Postal Service Sets Major Operational Restructuring

The U.S. Postal Service plans a significant restructuring of its business, the quasi-governmental agency said Tuesday.

The Postal Service provided no details or a specific timetable in its announcement, which was included in its fiscal 2021 first-quarter results that included the peak holiday shipping season. The Washington Post reported Monday that a restructuring announcement could come as soon as next week.

Postmaster General Louis DeJoy, whose background is in private-sector logistics and not in the postal world, has been hinting at a restructuring for some time. The revamp will likely include cost reductions, price increases and efforts to streamline what many consider a bloated organization. Kevin R. Kosar, who follows the Postal Service at the American Enterprise Institute, said the agency's operating costs have risen from $65 billion in fiscal year 2015 to about $77.5 billion in FY 2020. Those figures exclude the financial impact of the pre-funding of employees' health-care costs into retirement, Kosar said. 

The culprit, according to Kosar, appeared to have been compensation costs, which increased about $11.5 billion over the past 10 fiscal years.

Price increases in so-called competitive products, which are mostly shipping and package- related, have already been baked into the 2021 cake. Effective Jan. 24, the Postal Service unveiled high single-digit rate increases across a large chunk of its shipping and package portfolio, though headline increases for several of the competitive products were in the low single-digit range.

The quarterly numbers had no surprises given that package-delivery volumes were expected to surge as consumers worried about the COVID-19 pandemic spent more time placing e-commerce orders and less time shopping in stores. Shipping and package revenue hit $9.3 billion, up from $6.6 billion in the fiscal 2020 first quarter. Volume rose to 2.1 billion pieces from just under 1.74 billion.

The shipping and package business accounted for nearly 44% of the Postal Service's first-quarter revenue of $21.5 billion, a ratio that would have been incomprehensible a decade ago. Shipping volume accounted for about 5.5% of the Postal Service's total volume of 36.8 billion pieces.

The strong package-delivery results helped the Postal Service generate net income of $318 million in the quarter, compared with a net loss of $748 million in the year-earlier period. Another tailwind, albeit temporary and finite, was the surge in the processing and delivery of mail-in ballots and the increase in political advertising mailings leading up to Election Day. The package and shipping segment was the only one of the Postal Service's five categories to show volume and revenue increases quarter-over-quarter.

Operating expenses rose by $1.6 billion as the Postal Service spent more on labor and equipment to accommodate the surge in parcel volumes. The growth in parcel traffic is a double-edged sword for the Postal Service because it is a far more labor-intensive business than the highly automated movements of first-class and marketing mail. 

The latter two segments, long the Postal Service's bread and butter, continued to report declines in revenue and volume in the first quarter as the pandemic accelerated the multiyear secular shift to digitization that has siphoned off large amounts of first-class and marketing mail.

In addition, the Postal Service said it does not expect its package revenue growth over the medium to long term to offset losses in mail service revenue caused by COVID-19.

Last year was probably the most difficult in the Postal Service's 246-year history. The pandemic sent the agency's costs spiraling. Its work was regularly derided by President Donald Trump. Trump threatened to refuse to sign the $2.2 trillion CARES Act if it contained direct funding for the Postal Service; the agency eventually received a $10 billion, strings-attached loan from the Treasury Department.
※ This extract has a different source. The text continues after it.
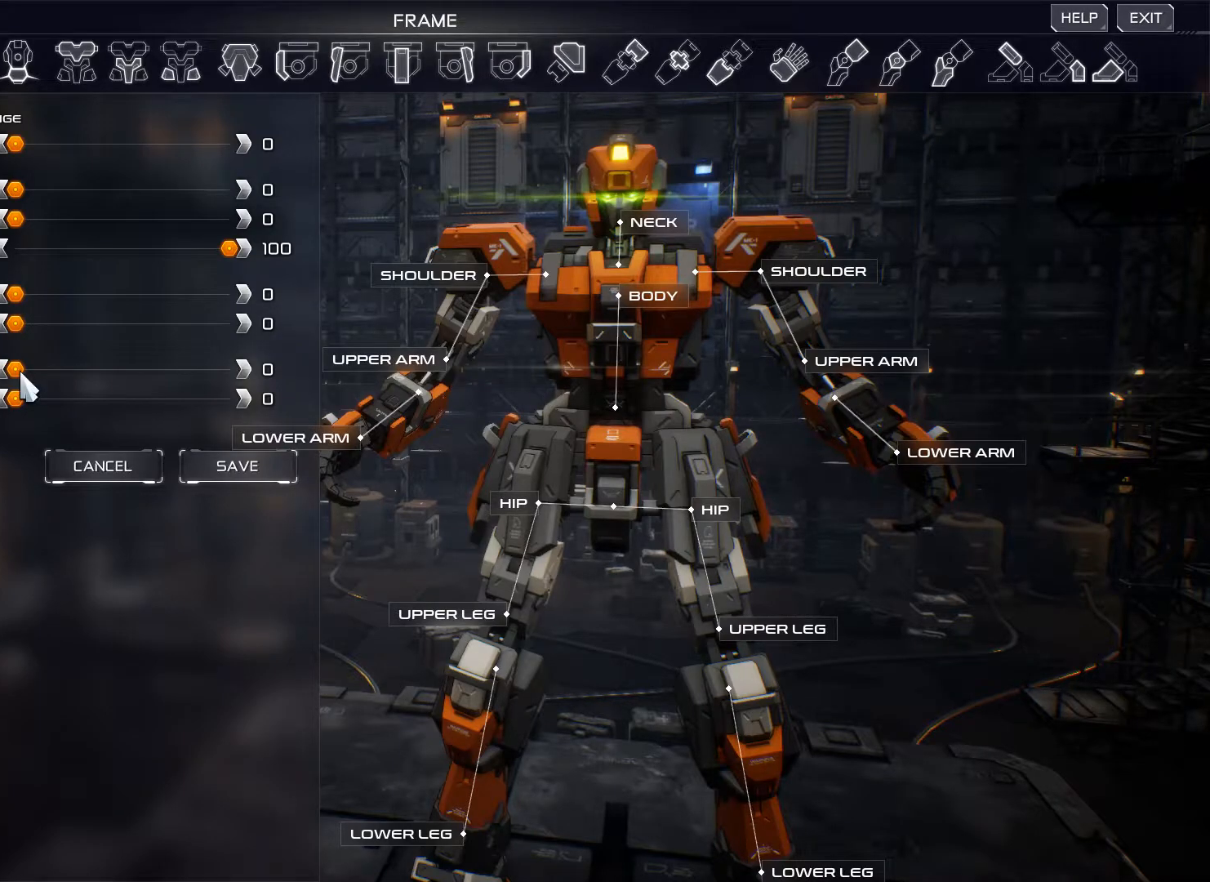
{"keys": [], "mouse": ["left"], "events": [[217, "mouse_left", "down"]]}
In the fall, the pandemic forced the Postal Service to process exponentially more mail-in election ballots than ever before, and its efforts were widely praised. It then absorbed massive amounts of holiday parcels from shippers that had been turned away by UPS Inc. UPS and FedEx Corp. FDX because their volumes had exceeded per-allotted levels. Toward the end of the peak season, a combination of bad weather, staffing shortages due to COVID and heavier-than-expected parcel traffic led to service delays that took weeks to resolve.